Sei fondatore e direttore del workshopInMotionBeat Fest”, ce ne parli?

InMotionBeat Fest è un po’ una mia creatura, nata un po’ da un sogno che ho forse sempre avuto. Questo sogno, questa idea ha preso negli anni una forma sempre più definita, durante la mia esperienza a Boston, dove ho incontrato mentors come Danilo Perez e Terri Lyne Carrington, che non solo sono dei musicisti incredibili, ma anche figure impegnate nel sociale e nella direzione artistica di programmi, festival e tanto altro.

Quando è nato?

Il workshop è nato nel 2017 quando mi si è presentata l’occasione di mettere su 2 giorni di classi, tenute inizialmente da me, alla Casina Pompeiana, che mi era stata messa a disposizione dal comune, con l’aiuto di Bruno Marfé, Alberto Bruno ed Ornella Falco. Una cosa davvero in piccolo che prevedeva anche un concerto/jam finale con Yakir. Nel 2018 e 2019 la cosa si è ingrandita in maniera esponenziale, con 7 insegnanti provenienti da diversi Paesi, tutti di base a New York City e Los Angeles, con concerti in alcuni degli eventi più prestigiosi in Italia, fra cui il Jazz&Wine in Montalcino (dove eravamo in programma affianco ad artisti di calibro internazionale, come Joshua Redman, Christian McBride e Billy Hart) e tre giorni di insegnamento a Napoli e a Siena (nel 2018) e Lucca (nel 2019).

Continua…

Il tutto, rigorosamente organizzato e coordinato da me sotto tutti i punti di vista, da quello musicale, logistico e finanziario.
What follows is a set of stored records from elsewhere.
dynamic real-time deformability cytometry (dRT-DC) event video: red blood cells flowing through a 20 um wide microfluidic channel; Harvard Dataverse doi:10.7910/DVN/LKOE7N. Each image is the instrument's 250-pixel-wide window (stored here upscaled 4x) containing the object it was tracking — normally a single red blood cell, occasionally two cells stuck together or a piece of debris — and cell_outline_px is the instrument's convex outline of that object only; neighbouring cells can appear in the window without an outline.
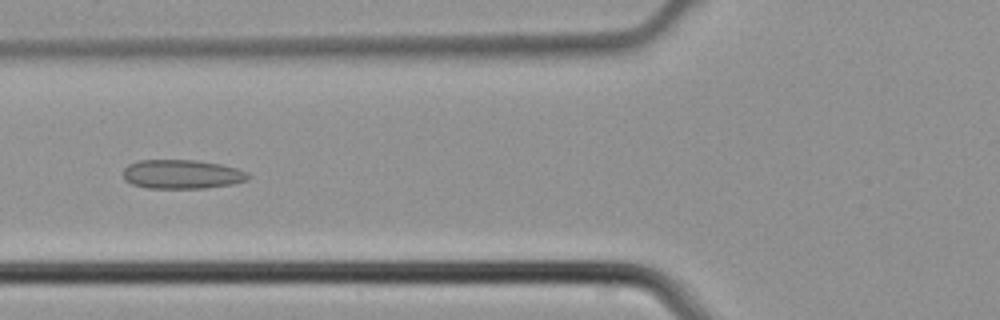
{"species": "common noctule bat (a hibernating species)", "species_latin": "Nyctalus noctula", "temperature_condition": "cold", "stored_images_in_passage": 4, "camera_frame_rate_fps": 3000, "um_per_image_px": 0.085, "animal": {"sex": "male", "body_mass_g": 21.5, "forearm_length_mm": 52.0}, "frame": {"image": 1, "passage_image": 4, "time_ms": 1.0, "image_size_px": [1000, 320], "cell_outline_px": [[252, 176], [248, 180], [232, 184], [204, 188], [148, 188], [132, 184], [124, 180], [124, 168], [128, 164], [140, 160], [196, 160], [220, 164], [236, 168], [248, 172]], "centroid_in_image_um": [15.48, 14.81], "position_along_channel_um": 110.3, "area_um2": 21.27}}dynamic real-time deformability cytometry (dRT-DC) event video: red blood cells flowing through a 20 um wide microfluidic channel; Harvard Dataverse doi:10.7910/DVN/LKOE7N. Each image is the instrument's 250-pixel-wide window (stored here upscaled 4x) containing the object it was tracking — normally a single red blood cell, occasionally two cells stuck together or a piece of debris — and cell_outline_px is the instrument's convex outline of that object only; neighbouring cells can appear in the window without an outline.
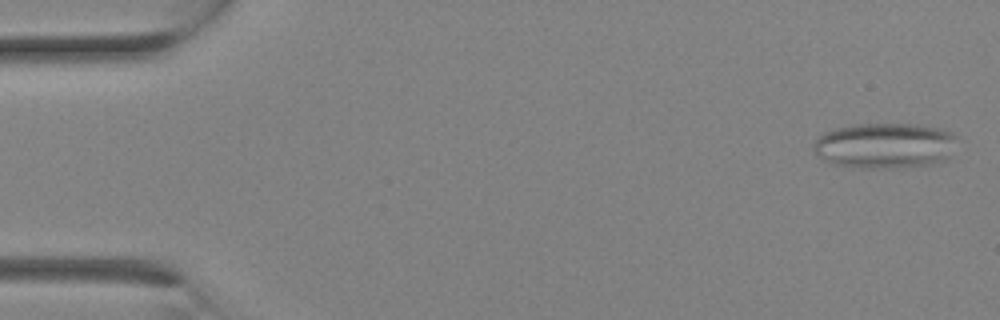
{"species": "Egyptian fruit bat (a non-hibernating species)", "species_latin": "Rousettus aegyptiacus", "temperature_condition": "room temperature", "stored_images_in_passage": 14, "camera_frame_rate_fps": 3000, "um_per_image_px": 0.085, "animal": {"sex": "female"}, "frame": {"image": 1, "passage_image": 1, "time_ms": 0.0, "image_size_px": [1000, 320], "cell_outline_px": [[956, 136], [948, 160], [932, 164], [900, 168], [852, 168], [828, 164], [816, 156], [816, 140], [824, 132], [836, 128], [852, 124], [920, 124], [940, 128], [952, 132]], "centroid_in_image_um": [75.2, 12.39], "position_along_channel_um": 9.8, "area_um2": 38.61}}
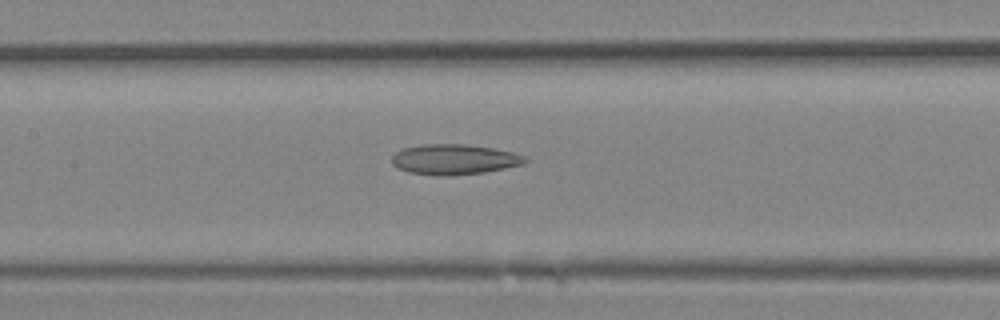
{"frame": {"image": 2, "passage_image": 12, "time_ms": 3.667, "image_size_px": [1000, 320], "cell_outline_px": [[528, 160], [524, 164], [484, 172], [448, 176], [408, 172], [396, 168], [392, 164], [392, 156], [396, 152], [404, 148], [424, 144], [464, 144], [492, 148], [512, 152], [524, 156]], "centroid_in_image_um": [38.59, 13.55], "position_along_channel_um": 168.8, "area_um2": 23.35}}
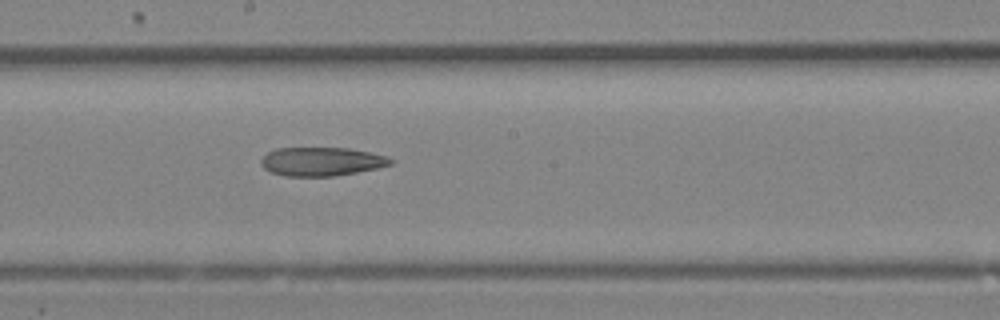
{"frame": {"image": 3, "passage_image": 14, "time_ms": 4.333, "image_size_px": [1000, 320], "cell_outline_px": [[396, 160], [392, 164], [376, 168], [336, 176], [284, 176], [272, 172], [264, 168], [260, 164], [260, 160], [268, 152], [276, 148], [348, 148], [388, 156]], "centroid_in_image_um": [27.34, 13.73], "position_along_channel_um": 220.9, "area_um2": 21.68}}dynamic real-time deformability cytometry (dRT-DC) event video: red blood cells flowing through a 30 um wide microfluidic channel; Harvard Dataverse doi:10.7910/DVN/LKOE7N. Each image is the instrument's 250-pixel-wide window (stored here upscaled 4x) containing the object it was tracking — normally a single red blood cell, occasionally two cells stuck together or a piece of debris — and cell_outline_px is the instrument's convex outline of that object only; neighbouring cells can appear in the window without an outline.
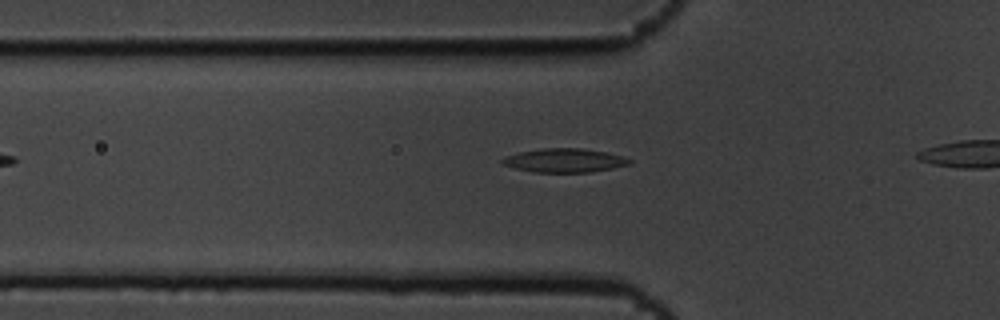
{"species": "common noctule bat (a hibernating species)", "species_latin": "Nyctalus noctula", "temperature_condition": "cold", "stored_images_in_passage": 3, "camera_frame_rate_fps": 3000, "um_per_image_px": 0.085, "animal": {"sex": "male", "body_mass_g": 19.5, "forearm_length_mm": 54.6}, "frame": {"image": 1, "passage_image": 3, "time_ms": 0.667, "image_size_px": [1000, 320], "cell_outline_px": [[632, 160], [628, 164], [612, 168], [592, 172], [536, 172], [516, 168], [504, 164], [500, 160], [508, 156], [520, 152], [540, 148], [580, 148], [604, 152], [620, 156]], "centroid_in_image_um": [47.97, 13.63], "position_along_channel_um": 77.8, "area_um2": 17.22}}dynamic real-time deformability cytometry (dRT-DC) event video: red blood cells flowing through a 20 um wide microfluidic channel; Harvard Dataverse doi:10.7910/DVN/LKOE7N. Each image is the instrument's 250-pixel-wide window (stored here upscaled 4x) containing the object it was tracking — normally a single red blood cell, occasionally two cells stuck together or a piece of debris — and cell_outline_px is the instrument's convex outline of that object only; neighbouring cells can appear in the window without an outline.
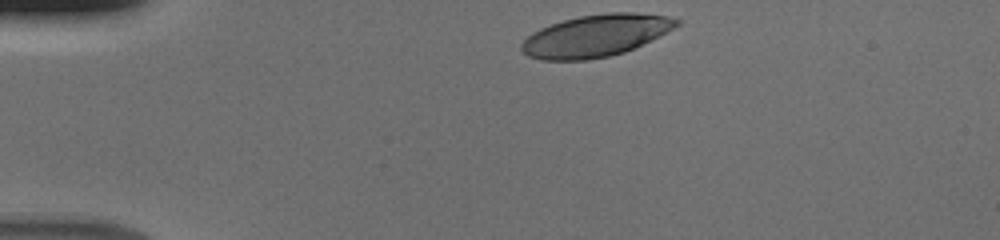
{"species": "human", "species_latin": "Homo sapiens", "temperature_condition": "cold", "stored_images_in_passage": 34, "camera_frame_rate_fps": 3000, "um_per_image_px": 0.085, "donor": {"sex": "male"}, "frame": {"image": 1, "passage_image": 1, "time_ms": 0.0, "image_size_px": [1000, 240], "cell_outline_px": [[680, 24], [660, 36], [624, 52], [608, 56], [588, 60], [540, 60], [528, 56], [520, 48], [520, 44], [532, 32], [540, 28], [564, 20], [580, 16], [608, 12], [632, 12], [668, 16], [680, 20]], "centroid_in_image_um": [50.63, 3.03], "position_along_channel_um": 34.4, "area_um2": 37.86}}
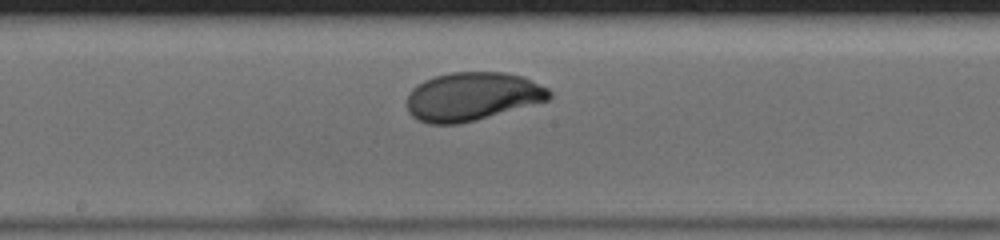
{"frame": {"image": 2, "passage_image": 19, "time_ms": 6.0, "image_size_px": [1000, 240], "cell_outline_px": [[552, 96], [548, 100], [476, 120], [460, 124], [428, 124], [416, 120], [408, 112], [408, 92], [412, 88], [424, 80], [436, 76], [452, 72], [504, 72], [524, 76], [548, 88], [552, 92]], "centroid_in_image_um": [40.14, 8.2], "position_along_channel_um": 208.1, "area_um2": 40.34}}
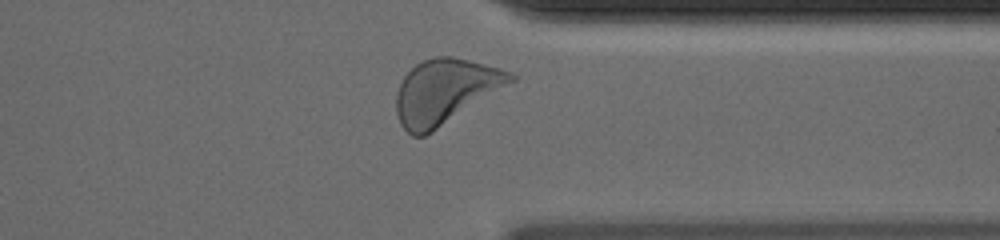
{"frame": {"image": 3, "passage_image": 32, "time_ms": 10.333, "image_size_px": [1000, 240], "cell_outline_px": [[516, 80], [432, 132], [424, 136], [412, 136], [400, 124], [396, 112], [396, 92], [404, 76], [416, 64], [424, 60], [436, 56], [452, 56], [500, 68], [512, 72], [516, 76]], "centroid_in_image_um": [37.82, 7.77], "position_along_channel_um": 373.6, "area_um2": 42.83}}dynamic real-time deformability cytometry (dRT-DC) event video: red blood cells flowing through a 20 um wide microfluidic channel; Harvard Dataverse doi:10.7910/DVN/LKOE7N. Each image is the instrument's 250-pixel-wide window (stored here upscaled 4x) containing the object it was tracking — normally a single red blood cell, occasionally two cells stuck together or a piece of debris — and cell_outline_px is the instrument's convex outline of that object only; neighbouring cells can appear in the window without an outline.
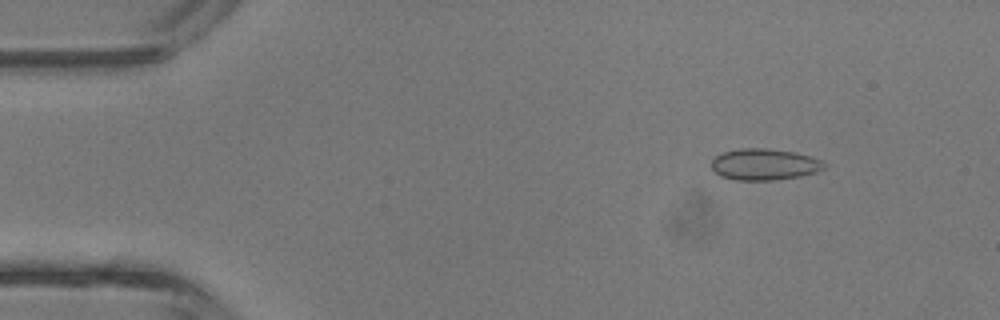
{"species": "common noctule bat (a hibernating species)", "species_latin": "Nyctalus noctula", "temperature_condition": "room temperature", "stored_images_in_passage": 42, "camera_frame_rate_fps": 3000, "um_per_image_px": 0.085, "animal": {"sex": "male", "body_mass_g": 13.3}, "frame": {"image": 1, "passage_image": 5, "time_ms": 1.333, "image_size_px": [1000, 320], "cell_outline_px": [[828, 164], [824, 168], [816, 172], [800, 176], [776, 180], [736, 180], [720, 176], [712, 168], [712, 160], [716, 156], [724, 152], [740, 148], [768, 148], [796, 152], [824, 160]], "centroid_in_image_um": [65.02, 13.97], "position_along_channel_um": 20.0, "area_um2": 20.81}}
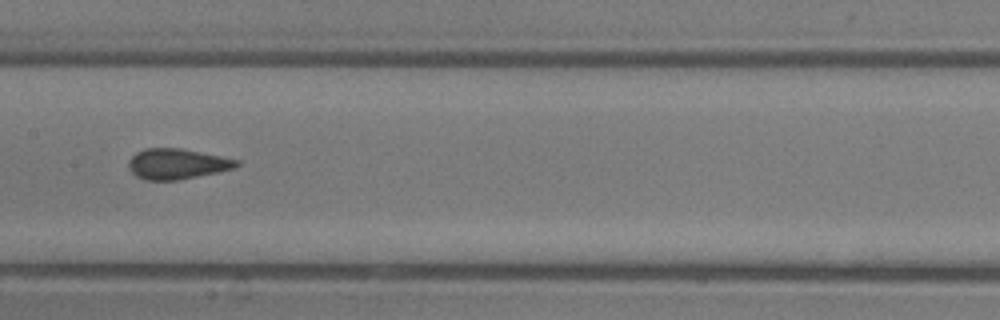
{"frame": {"image": 2, "passage_image": 21, "time_ms": 6.667, "image_size_px": [1000, 320], "cell_outline_px": [[240, 164], [236, 168], [180, 180], [144, 180], [136, 176], [128, 168], [128, 160], [136, 152], [144, 148], [180, 148], [240, 160]], "centroid_in_image_um": [15.04, 13.93], "position_along_channel_um": 192.4, "area_um2": 19.31}}
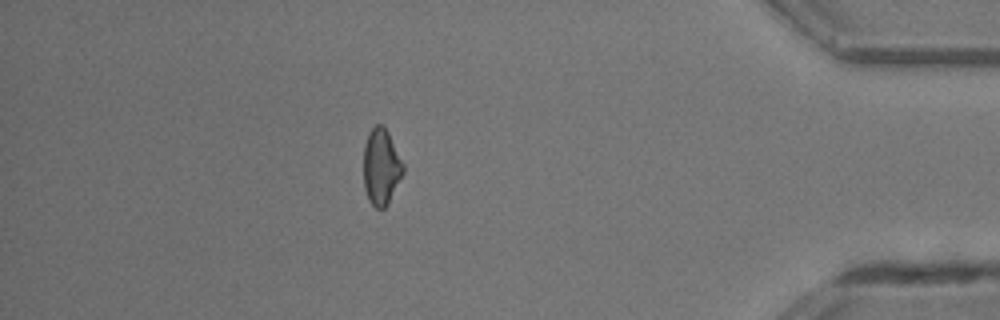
{"frame": {"image": 3, "passage_image": 37, "time_ms": 12.0, "image_size_px": [1000, 320], "cell_outline_px": [[404, 172], [388, 204], [384, 208], [376, 208], [368, 200], [364, 188], [364, 144], [368, 132], [376, 124], [380, 124], [388, 132], [404, 164]], "centroid_in_image_um": [32.4, 14.19], "position_along_channel_um": 402.8, "area_um2": 17.63}, "authors_computed_cell_mechanics": {"area_um2": 19.1029, "velocity_mm_per_s": 4.8188, "shape_relaxation_time_tau1_ms": 3.3738, "shape_relaxation_time_tau2_ms": 1.0464, "deformation_change_tau1": 0.067, "deformation_change_tau2": 0.0549}}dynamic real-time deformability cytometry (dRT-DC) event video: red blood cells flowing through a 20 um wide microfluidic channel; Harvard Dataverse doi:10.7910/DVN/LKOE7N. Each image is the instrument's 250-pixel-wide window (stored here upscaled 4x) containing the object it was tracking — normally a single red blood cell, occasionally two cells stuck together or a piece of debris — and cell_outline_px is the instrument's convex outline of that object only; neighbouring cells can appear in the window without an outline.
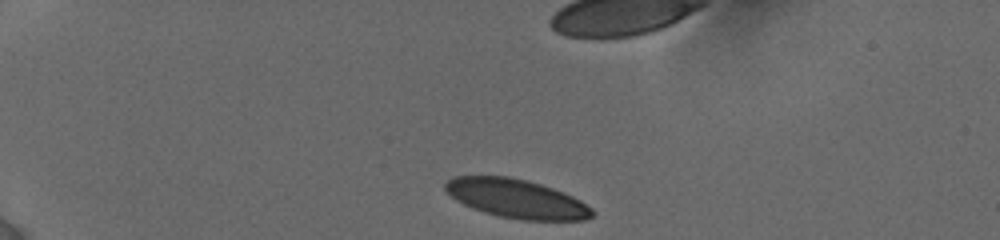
{"species": "human", "species_latin": "Homo sapiens", "temperature_condition": "cold", "stored_images_in_passage": 8, "camera_frame_rate_fps": 3000, "um_per_image_px": 0.085, "donor": {"sex": "female"}, "frame": {"image": 1, "passage_image": 1, "time_ms": 0.0, "image_size_px": [1000, 240], "cell_outline_px": [[596, 212], [592, 216], [584, 220], [520, 220], [500, 216], [484, 212], [472, 208], [456, 200], [444, 188], [444, 184], [452, 176], [508, 176], [540, 184], [564, 192], [580, 200], [592, 208]], "centroid_in_image_um": [43.91, 16.89], "position_along_channel_um": 41.1, "area_um2": 33.12}}
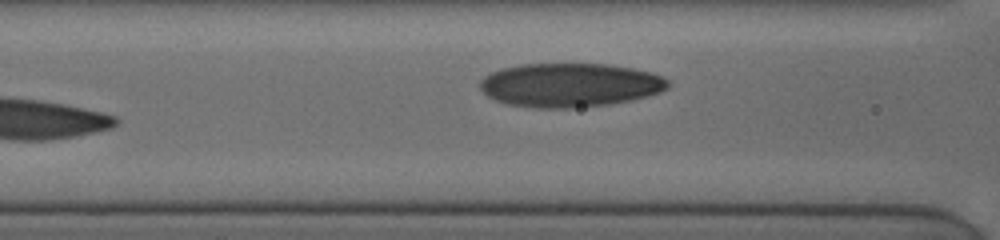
{"frame": {"image": 2, "passage_image": 8, "time_ms": 5.0, "image_size_px": [1000, 240], "cell_outline_px": [[668, 88], [660, 92], [628, 100], [608, 104], [572, 108], [536, 108], [508, 104], [496, 100], [488, 96], [480, 88], [480, 80], [488, 72], [500, 68], [520, 64], [612, 64], [652, 72], [668, 80]], "centroid_in_image_um": [48.4, 7.21], "position_along_channel_um": 118.2, "area_um2": 48.09}}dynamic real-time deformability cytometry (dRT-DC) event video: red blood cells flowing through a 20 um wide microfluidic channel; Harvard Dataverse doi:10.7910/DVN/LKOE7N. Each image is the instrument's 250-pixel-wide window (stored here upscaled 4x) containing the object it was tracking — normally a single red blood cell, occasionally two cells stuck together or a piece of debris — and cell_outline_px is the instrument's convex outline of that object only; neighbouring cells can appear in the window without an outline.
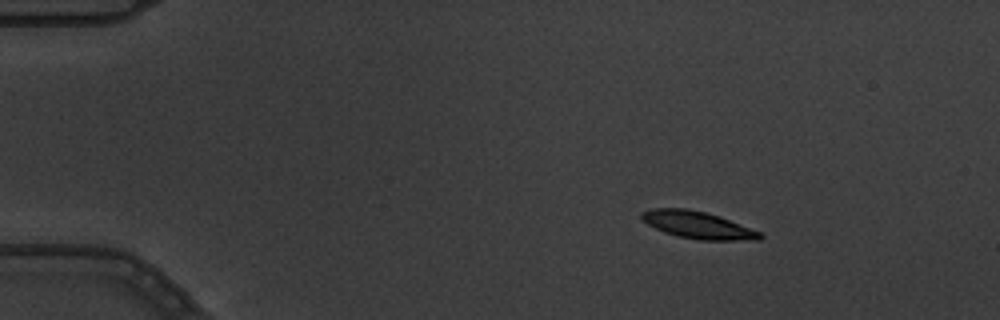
{"species": "common noctule bat (a hibernating species)", "species_latin": "Nyctalus noctula", "temperature_condition": "warm", "stored_images_in_passage": 6, "camera_frame_rate_fps": 3000, "um_per_image_px": 0.085, "animal": {"sex": "male", "body_mass_g": 19.5, "forearm_length_mm": 54.6}, "frame": {"image": 1, "passage_image": 2, "time_ms": 0.333, "image_size_px": [1000, 320], "cell_outline_px": [[764, 236], [760, 240], [700, 240], [680, 236], [664, 232], [648, 224], [640, 216], [640, 212], [652, 208], [688, 208], [720, 216], [760, 232]], "centroid_in_image_um": [59.31, 19.12], "position_along_channel_um": 25.7, "area_um2": 18.61}}
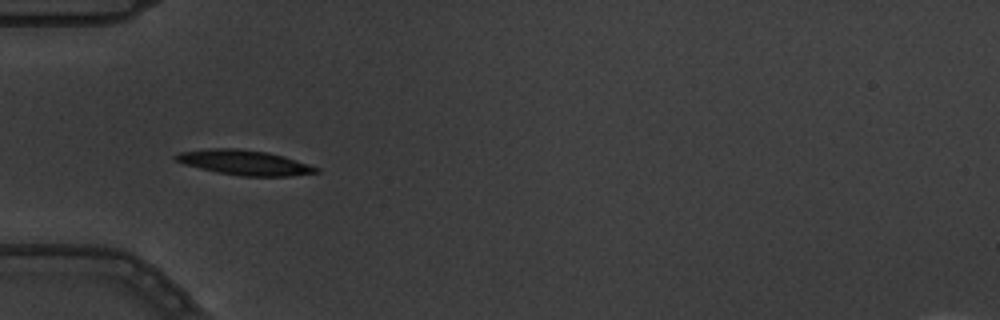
{"frame": {"image": 2, "passage_image": 5, "time_ms": 1.333, "image_size_px": [1000, 320], "cell_outline_px": [[320, 172], [292, 176], [240, 176], [216, 172], [184, 164], [176, 160], [172, 156], [180, 152], [208, 148], [240, 148], [268, 152], [284, 156], [320, 168]], "centroid_in_image_um": [20.79, 13.81], "position_along_channel_um": 64.2, "area_um2": 20.52}}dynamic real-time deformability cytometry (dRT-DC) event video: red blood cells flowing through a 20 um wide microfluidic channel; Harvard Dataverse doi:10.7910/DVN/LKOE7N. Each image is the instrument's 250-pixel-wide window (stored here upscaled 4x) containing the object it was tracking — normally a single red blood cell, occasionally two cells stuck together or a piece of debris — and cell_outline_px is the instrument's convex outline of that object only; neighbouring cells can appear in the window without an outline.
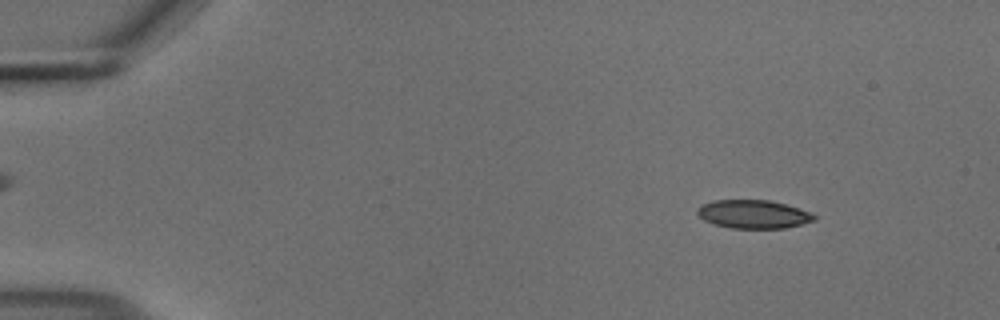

Ovviamente con il supporto di un team da sogno fatto da musicisti eccellenti, fra i migliori della scena musicale di oggi, e persone incredibili. Nel 2018 e 2019 devo dire che ho avuto il piacere di collaborare nell’iniziativa con i fantastici Valerio Silvestro e Loredana Lubrano, che si sono rivelati un grandissimo punto di appoggio per noi in Italia! Il workshop è molto innovativo e progressivo nelle metodologie di insegnamento, e principalmente si basa sulla mia volontà di portare qui in Italia (e soprattutto a Napoli) quello che magari non ho avuto a portata di mano durante il mio percorso musicale. Lo scambio culturale ed umano è assolutamente alla base di questo progetto, le persone che seleziono come collaboratori condividono i miei stessi valori, e questo rende l’esperienza davvero unica per lo studente che entra a contatto con la nostra realtà, diventa come una grande famiglia.

Cosa ti auguri?

Mi auguro ad un certo punto di avere anche il supporto delle istituzioni, perché sono tante le idee che ho intenzione di mettere in atto, che posso apportare davvero tanto alla crescita culturale del nostro Paese. Inoltre dal momento che il Covid-19 ha fermato un po’ le cose, a febbraio è partita una serie di masterclasses online, con un guest artist diverso ogni volta, ed è stato un gran successo fino ad ora, con partecipanti da tanti diversi Paesi, fra cui Spagna, Francia, Italia, Stati Uniti, China, Taiwan, India, Australia.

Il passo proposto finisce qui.